REQUIRED ACTION »
Below are records; give the number of their lines that hold the word "margin", and write nothing more.

*** RECORDS SUPPLIED ***

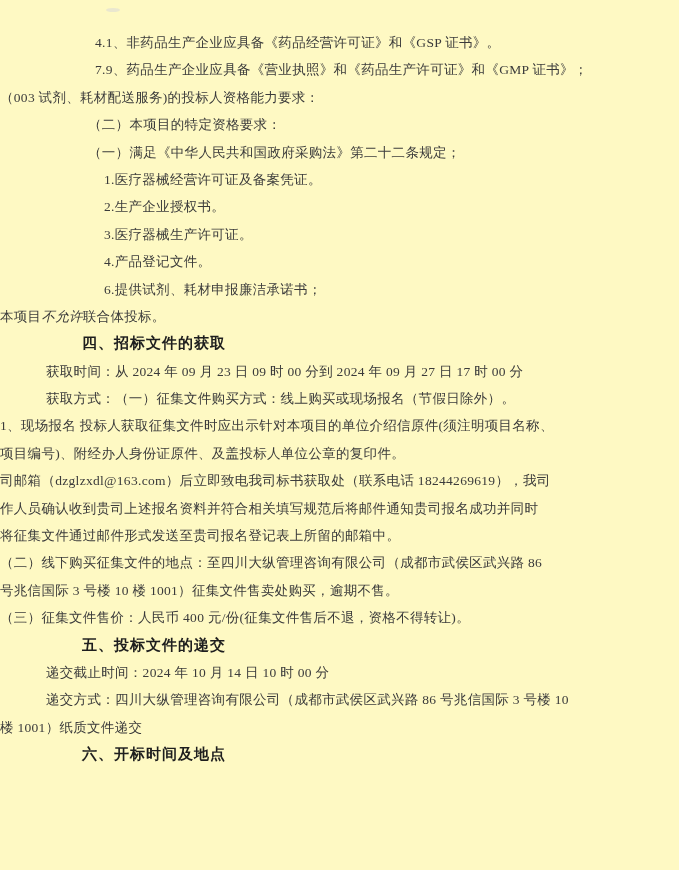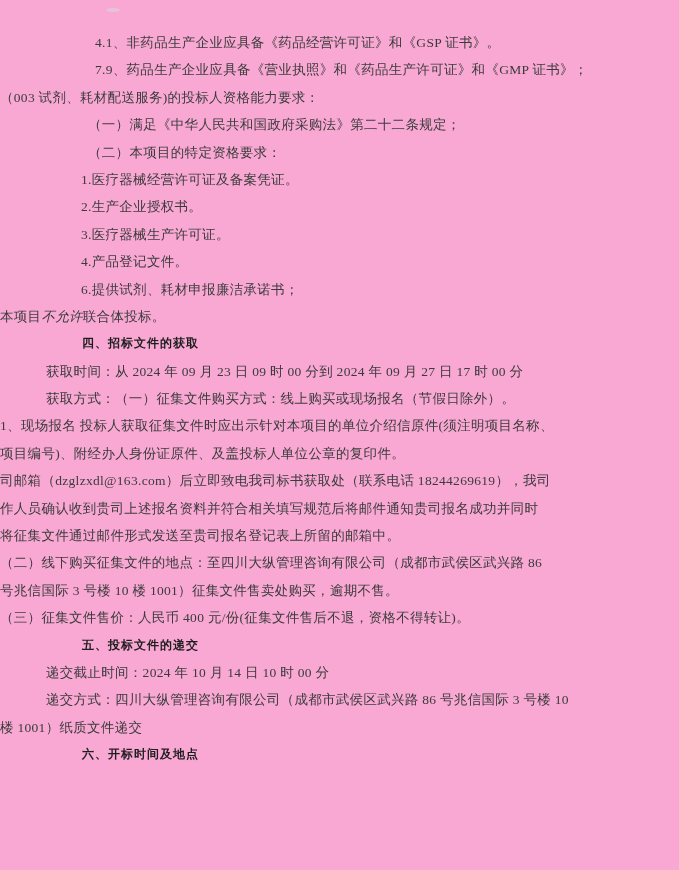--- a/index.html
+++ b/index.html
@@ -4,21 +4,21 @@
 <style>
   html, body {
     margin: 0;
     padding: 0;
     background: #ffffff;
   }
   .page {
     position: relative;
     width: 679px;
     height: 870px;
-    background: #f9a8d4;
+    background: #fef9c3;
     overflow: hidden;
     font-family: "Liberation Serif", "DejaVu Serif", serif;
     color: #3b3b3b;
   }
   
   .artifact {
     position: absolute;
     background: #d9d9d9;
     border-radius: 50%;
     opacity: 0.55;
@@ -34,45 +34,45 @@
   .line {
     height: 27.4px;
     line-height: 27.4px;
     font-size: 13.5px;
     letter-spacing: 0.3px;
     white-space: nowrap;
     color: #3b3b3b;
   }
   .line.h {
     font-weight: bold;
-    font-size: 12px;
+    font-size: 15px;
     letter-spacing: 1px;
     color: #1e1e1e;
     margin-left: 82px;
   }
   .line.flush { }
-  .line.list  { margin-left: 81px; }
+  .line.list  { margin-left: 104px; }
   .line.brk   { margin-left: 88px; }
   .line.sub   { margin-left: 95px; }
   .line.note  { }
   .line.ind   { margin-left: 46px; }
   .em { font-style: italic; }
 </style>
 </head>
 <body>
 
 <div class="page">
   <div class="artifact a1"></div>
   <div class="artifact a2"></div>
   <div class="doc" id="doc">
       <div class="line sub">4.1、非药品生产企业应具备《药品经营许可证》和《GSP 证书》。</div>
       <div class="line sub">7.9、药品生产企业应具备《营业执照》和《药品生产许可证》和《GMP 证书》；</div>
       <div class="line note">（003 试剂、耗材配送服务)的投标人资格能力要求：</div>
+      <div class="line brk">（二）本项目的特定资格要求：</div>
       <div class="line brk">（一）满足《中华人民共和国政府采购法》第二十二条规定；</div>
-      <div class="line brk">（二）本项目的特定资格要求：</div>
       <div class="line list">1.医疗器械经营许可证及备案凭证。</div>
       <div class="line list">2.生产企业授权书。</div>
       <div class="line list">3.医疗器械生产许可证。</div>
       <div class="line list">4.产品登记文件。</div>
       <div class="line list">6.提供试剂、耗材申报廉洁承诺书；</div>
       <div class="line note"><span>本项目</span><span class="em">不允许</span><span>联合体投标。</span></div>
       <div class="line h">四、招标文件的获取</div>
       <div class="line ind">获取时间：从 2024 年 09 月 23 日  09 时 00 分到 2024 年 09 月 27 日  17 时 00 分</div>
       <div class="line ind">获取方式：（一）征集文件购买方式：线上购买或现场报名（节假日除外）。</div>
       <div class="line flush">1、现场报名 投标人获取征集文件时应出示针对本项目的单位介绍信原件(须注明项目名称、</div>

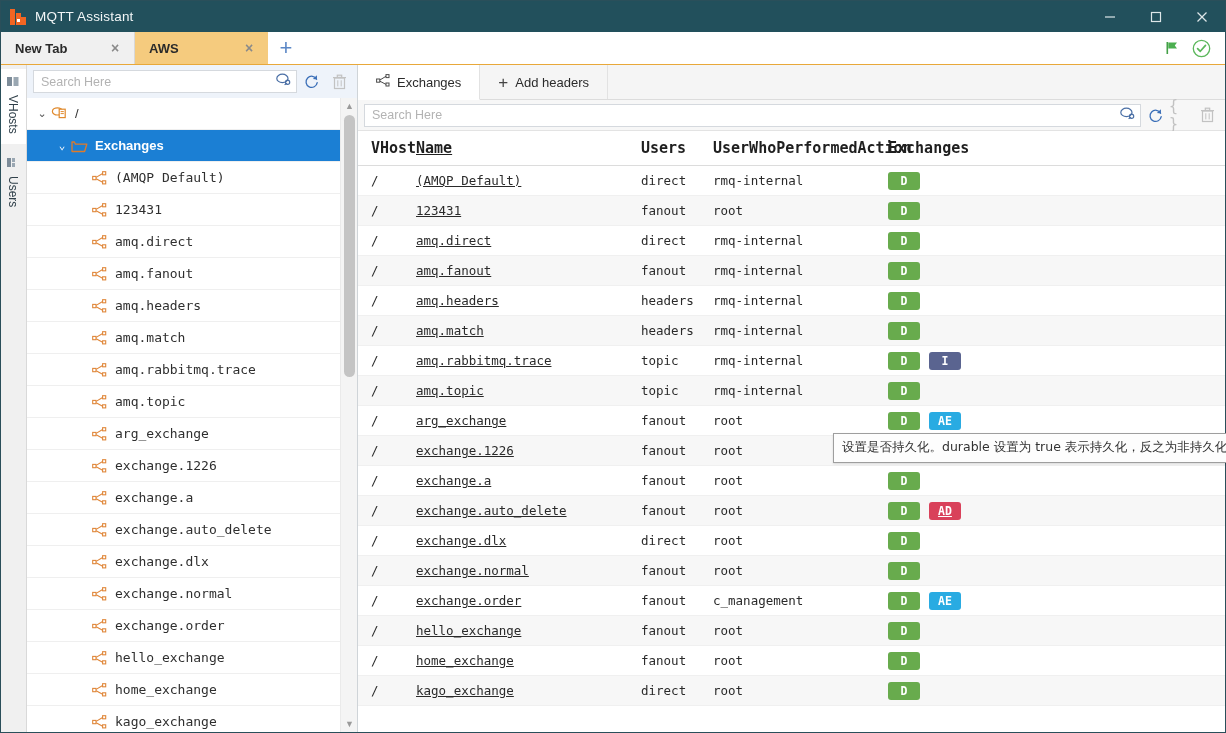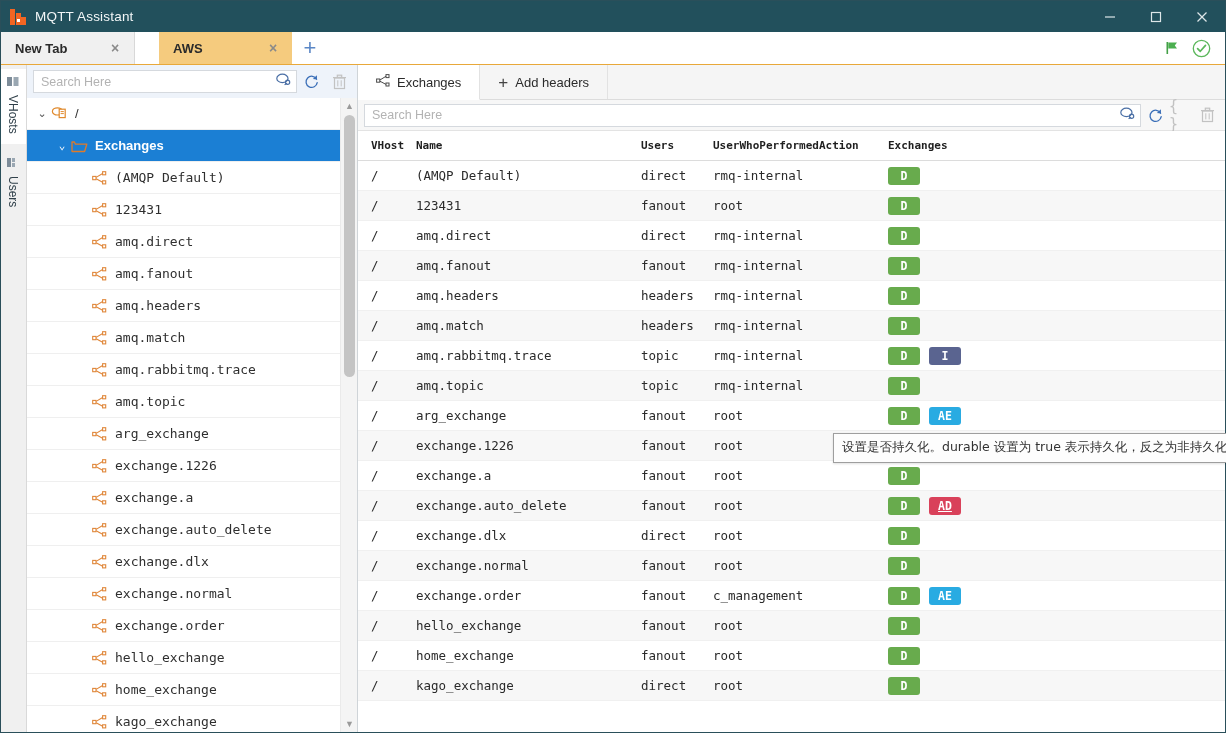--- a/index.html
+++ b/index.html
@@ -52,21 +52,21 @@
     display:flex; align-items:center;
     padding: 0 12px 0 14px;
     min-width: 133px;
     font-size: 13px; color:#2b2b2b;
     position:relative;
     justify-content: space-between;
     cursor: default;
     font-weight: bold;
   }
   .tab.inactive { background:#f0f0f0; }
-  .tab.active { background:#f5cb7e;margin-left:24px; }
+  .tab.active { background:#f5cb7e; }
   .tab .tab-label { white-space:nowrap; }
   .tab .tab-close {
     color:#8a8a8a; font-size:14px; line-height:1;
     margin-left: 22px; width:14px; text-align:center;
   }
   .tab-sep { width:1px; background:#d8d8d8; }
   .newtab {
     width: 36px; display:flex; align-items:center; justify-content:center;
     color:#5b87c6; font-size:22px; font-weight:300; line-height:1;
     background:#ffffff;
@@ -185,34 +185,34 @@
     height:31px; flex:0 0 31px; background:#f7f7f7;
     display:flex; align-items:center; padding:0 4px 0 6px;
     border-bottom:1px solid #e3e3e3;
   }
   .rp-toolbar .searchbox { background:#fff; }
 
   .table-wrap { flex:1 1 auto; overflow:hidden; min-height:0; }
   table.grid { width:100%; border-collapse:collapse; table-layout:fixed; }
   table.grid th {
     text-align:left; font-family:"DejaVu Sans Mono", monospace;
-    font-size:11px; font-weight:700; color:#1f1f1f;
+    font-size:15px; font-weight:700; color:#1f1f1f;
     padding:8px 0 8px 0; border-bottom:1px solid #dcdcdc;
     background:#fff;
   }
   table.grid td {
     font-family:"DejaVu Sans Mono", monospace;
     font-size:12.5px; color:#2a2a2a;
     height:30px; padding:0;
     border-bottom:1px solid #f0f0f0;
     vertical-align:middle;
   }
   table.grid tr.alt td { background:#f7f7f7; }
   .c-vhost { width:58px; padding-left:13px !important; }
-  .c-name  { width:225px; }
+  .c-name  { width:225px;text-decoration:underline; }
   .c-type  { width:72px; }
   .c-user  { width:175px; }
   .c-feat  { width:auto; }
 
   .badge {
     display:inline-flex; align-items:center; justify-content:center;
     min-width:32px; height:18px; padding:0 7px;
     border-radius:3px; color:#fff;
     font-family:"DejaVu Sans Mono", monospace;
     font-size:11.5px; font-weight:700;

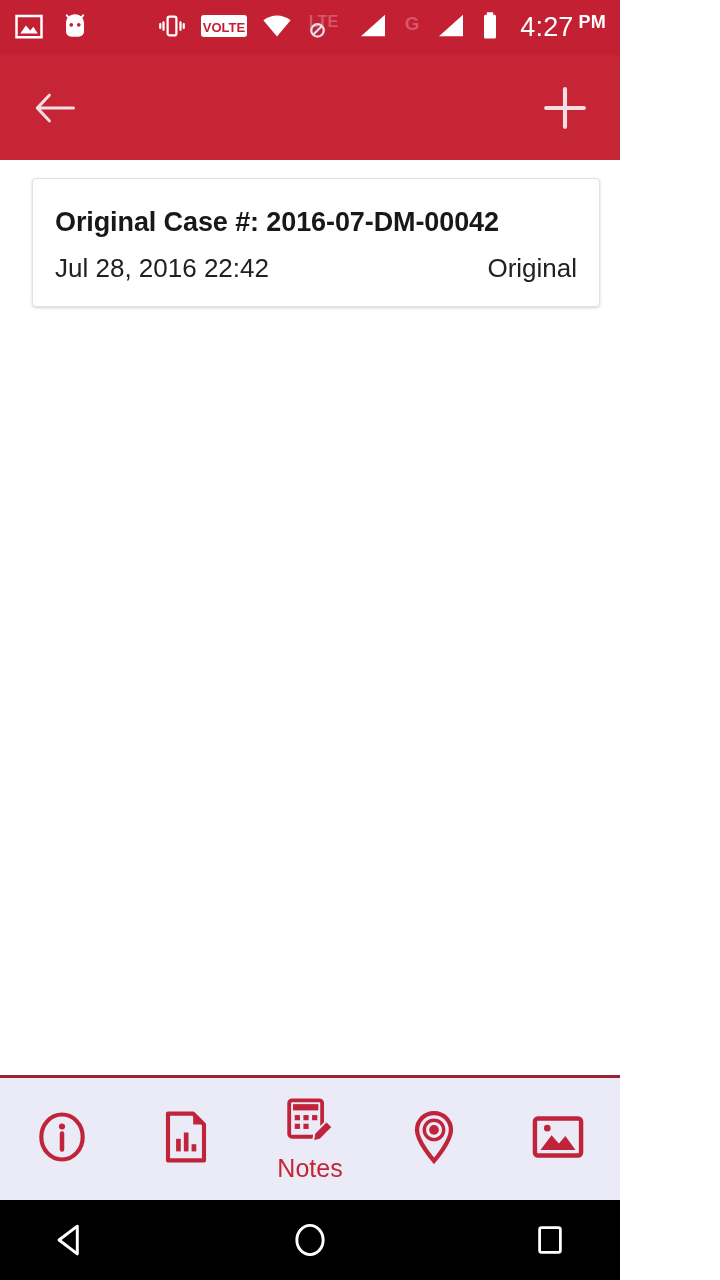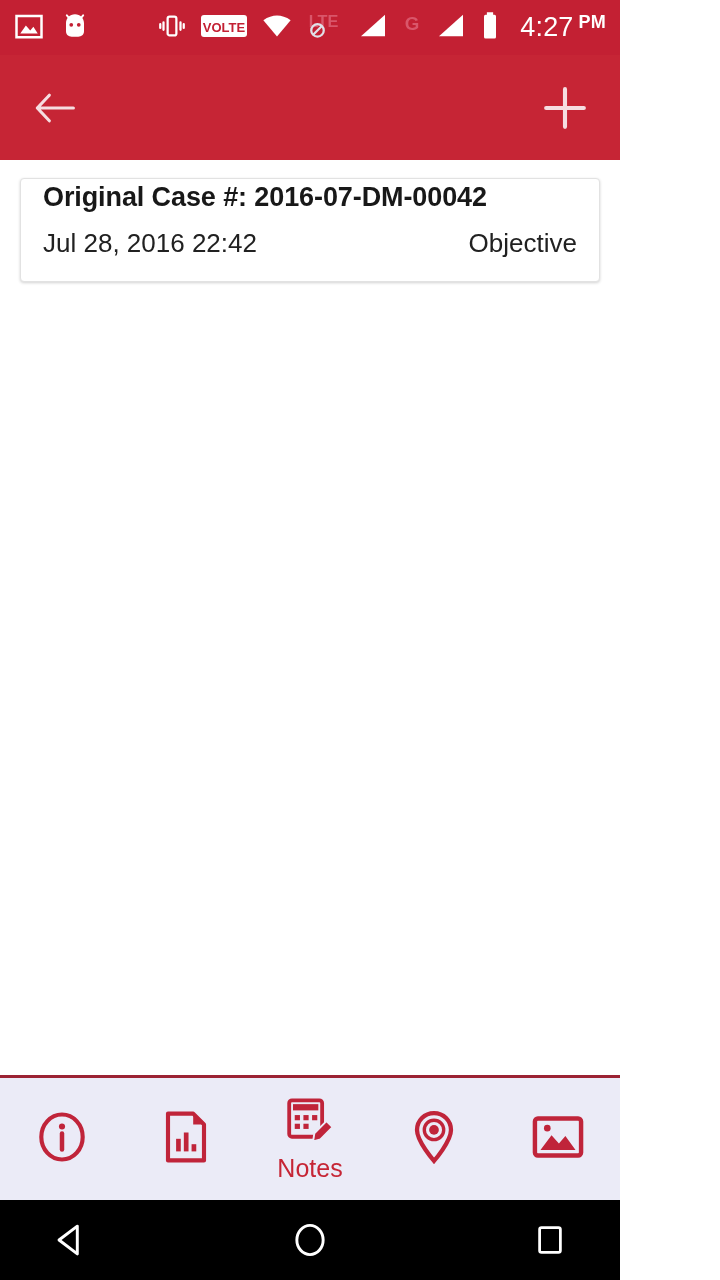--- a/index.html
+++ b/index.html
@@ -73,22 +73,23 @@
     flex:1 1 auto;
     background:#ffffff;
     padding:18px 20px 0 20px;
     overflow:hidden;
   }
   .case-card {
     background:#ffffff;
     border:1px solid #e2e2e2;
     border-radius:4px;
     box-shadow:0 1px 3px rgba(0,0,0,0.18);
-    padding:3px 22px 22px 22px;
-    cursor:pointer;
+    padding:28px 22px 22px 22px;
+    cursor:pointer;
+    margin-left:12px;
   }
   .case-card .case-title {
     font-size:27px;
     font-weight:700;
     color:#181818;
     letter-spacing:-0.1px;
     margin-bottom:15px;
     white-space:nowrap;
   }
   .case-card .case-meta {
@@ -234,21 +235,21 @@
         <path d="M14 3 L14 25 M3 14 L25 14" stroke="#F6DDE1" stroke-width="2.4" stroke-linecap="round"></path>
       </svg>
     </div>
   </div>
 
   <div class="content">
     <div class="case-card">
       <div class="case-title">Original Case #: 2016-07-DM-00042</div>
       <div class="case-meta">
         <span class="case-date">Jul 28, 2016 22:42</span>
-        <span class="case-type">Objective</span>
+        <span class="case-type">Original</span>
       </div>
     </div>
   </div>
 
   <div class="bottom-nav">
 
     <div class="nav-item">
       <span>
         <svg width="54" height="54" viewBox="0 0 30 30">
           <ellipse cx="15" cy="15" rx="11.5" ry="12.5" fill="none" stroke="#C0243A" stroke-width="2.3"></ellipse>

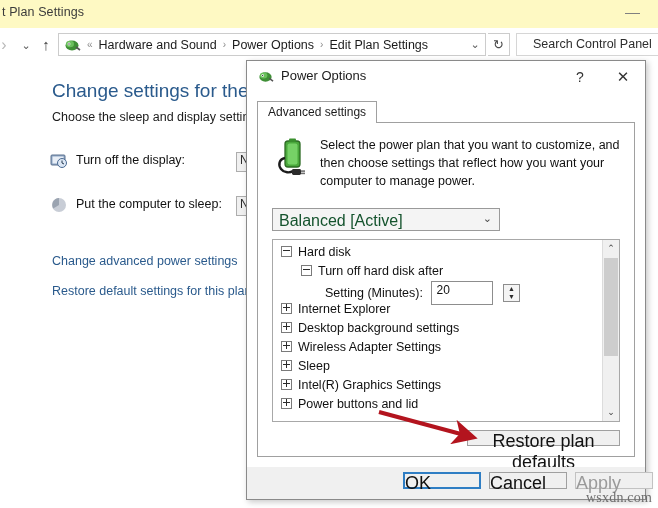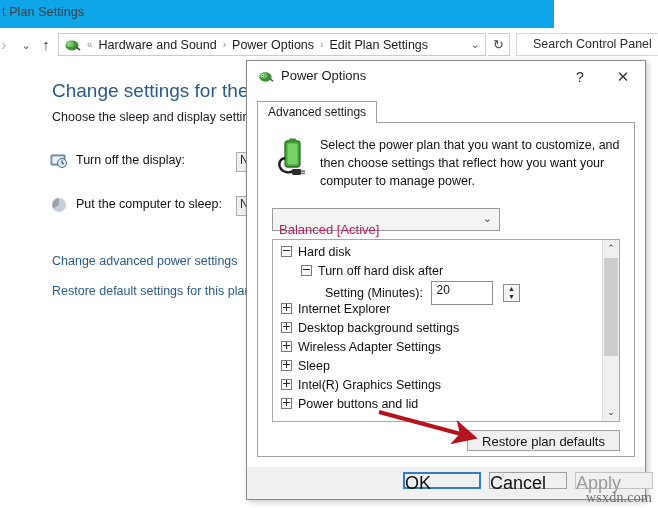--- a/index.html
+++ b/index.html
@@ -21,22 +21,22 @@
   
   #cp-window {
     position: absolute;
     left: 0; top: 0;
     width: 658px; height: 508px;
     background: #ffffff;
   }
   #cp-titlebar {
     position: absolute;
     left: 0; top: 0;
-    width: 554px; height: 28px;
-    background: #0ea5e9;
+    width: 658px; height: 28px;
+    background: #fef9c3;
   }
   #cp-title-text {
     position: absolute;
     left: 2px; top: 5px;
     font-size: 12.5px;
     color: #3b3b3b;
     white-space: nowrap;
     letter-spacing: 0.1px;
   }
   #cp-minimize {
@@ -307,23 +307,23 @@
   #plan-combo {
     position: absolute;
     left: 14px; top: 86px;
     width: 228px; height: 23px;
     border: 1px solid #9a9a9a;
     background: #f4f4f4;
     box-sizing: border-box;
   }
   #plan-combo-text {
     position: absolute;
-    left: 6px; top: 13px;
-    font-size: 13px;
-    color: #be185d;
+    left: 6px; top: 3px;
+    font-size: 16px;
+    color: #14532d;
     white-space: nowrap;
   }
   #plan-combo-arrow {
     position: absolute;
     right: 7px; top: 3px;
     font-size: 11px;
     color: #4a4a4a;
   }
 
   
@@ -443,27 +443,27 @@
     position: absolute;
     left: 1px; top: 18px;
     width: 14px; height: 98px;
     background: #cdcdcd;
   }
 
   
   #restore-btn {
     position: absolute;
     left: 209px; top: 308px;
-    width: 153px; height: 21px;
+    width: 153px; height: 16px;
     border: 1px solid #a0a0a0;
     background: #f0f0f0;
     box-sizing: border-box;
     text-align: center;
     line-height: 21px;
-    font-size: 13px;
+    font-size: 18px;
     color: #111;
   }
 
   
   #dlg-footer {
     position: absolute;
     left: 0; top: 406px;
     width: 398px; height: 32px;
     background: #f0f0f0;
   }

*** End of RECORDS SUPPLIED ***

TASK OUTPUT »
11